380g butter, plus extra for the tins 380g dark chocolate (70% cocoa solids), chopped 380g caster sugar 2 small pinches ground cinnamon Several large pinches of salt 200g plain flour 6 eggs, beaten

For the topping:

4 Mars bars 100ml whole milk 3 tbsp golden syrup 90g dark chocolate (70% cocoa solids), chopped 500ml double cream 3 Flakes, chopped into 2cm lengths 2 packets of Rolos 1 large packet of Peanut M&Ms (optional) Edible glitter

METHOD

1. Preheat the oven to 190C/ Gas Mark 5 and butter and line the base of two 20cm non-stick cake tins.

2. Melt the butter in a medium pan over a low heat; once melted, stir in the chocolate, being careful not to burn it. When the mixture becomes smooth velvet, add the sugar, cinnamon and salt.
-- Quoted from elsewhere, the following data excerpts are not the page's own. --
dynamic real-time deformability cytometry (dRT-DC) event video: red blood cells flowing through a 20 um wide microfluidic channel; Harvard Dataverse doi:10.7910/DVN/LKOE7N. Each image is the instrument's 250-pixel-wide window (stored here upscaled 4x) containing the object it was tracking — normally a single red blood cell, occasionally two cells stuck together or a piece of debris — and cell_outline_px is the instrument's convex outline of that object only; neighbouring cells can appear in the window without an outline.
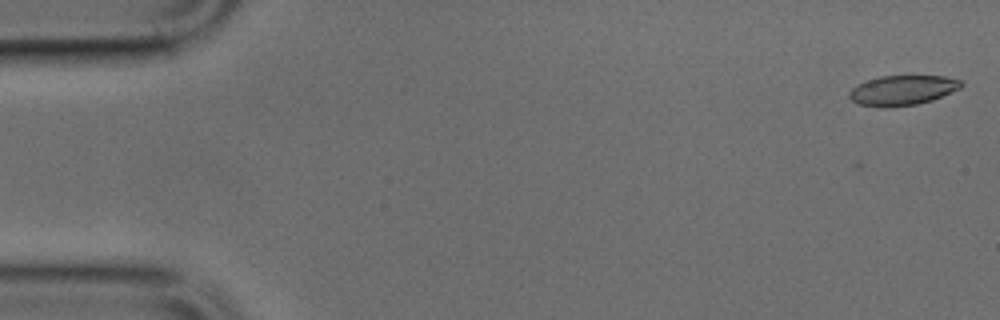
{"species": "common noctule bat (a hibernating species)", "species_latin": "Nyctalus noctula", "temperature_condition": "cold", "stored_images_in_passage": 49, "camera_frame_rate_fps": 3000, "um_per_image_px": 0.085, "animal": {"sex": "male", "body_mass_g": 17.9, "forearm_length_mm": 54.2}, "frame": {"image": 1, "passage_image": 1, "time_ms": 0.0, "image_size_px": [1000, 320], "cell_outline_px": [[964, 84], [960, 88], [932, 100], [916, 104], [884, 108], [880, 108], [860, 104], [852, 100], [848, 96], [848, 92], [856, 84], [880, 76], [944, 76], [960, 80]], "centroid_in_image_um": [76.68, 7.67], "position_along_channel_um": 8.3, "area_um2": 19.48}}
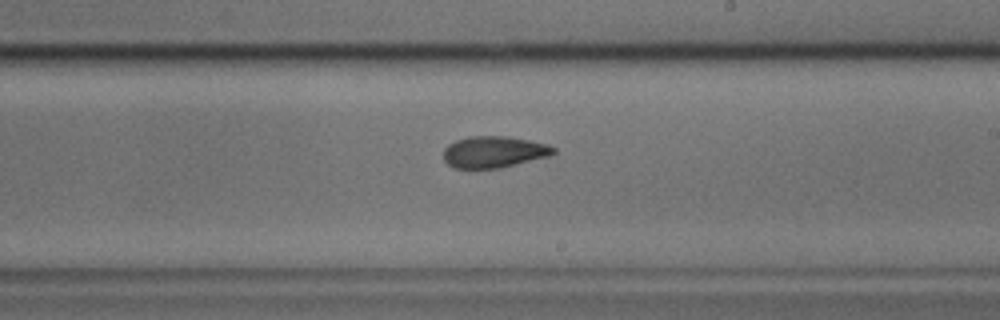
{"frame": {"image": 2, "passage_image": 28, "time_ms": 9.0, "image_size_px": [1000, 320], "cell_outline_px": [[556, 152], [548, 156], [500, 168], [452, 168], [444, 160], [444, 148], [448, 144], [456, 140], [468, 136], [508, 136], [548, 144], [556, 148]], "centroid_in_image_um": [41.96, 12.91], "position_along_channel_um": 247.0, "area_um2": 20.23}}
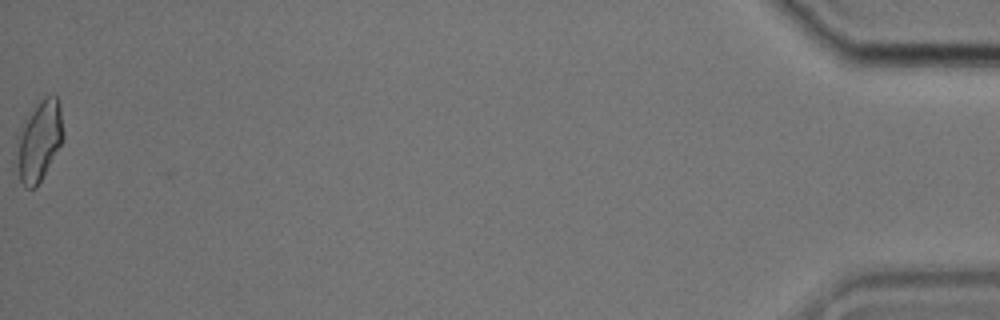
{"frame": {"image": 3, "passage_image": 49, "time_ms": 16.0, "image_size_px": [1000, 320], "cell_outline_px": [[64, 140], [36, 188], [24, 188], [12, 172], [16, 136], [20, 124], [36, 104], [44, 96], [56, 96], [60, 108], [64, 132]], "centroid_in_image_um": [3.22, 12.06], "position_along_channel_um": 432.0, "area_um2": 23.18}}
Stir until the sugar has dissolved, then slowly sift in the flour, stirring to combine. Beat the eggs into the chocolate mixture a little at a time until fully incorporat­ed.

3. Pour into the prepared tins and bake for 30-40 minutes until the outside is dark and delicious looking and a skewer comes out clean. Leave to cool in the tins for 15 minutes before removing to a cooling rack.

4. Meanwhile chop up the Mars Bars and melt with the milk, syrup, dark chocolate and 50ml of the double cream. Whip the rest of the cream until it just holds its shape.

5. Sandwich the cooked cakes together with the whipped cream and pour over the Mars Bar sauce. Scatter the various chocolates and the glitter on top. Serve.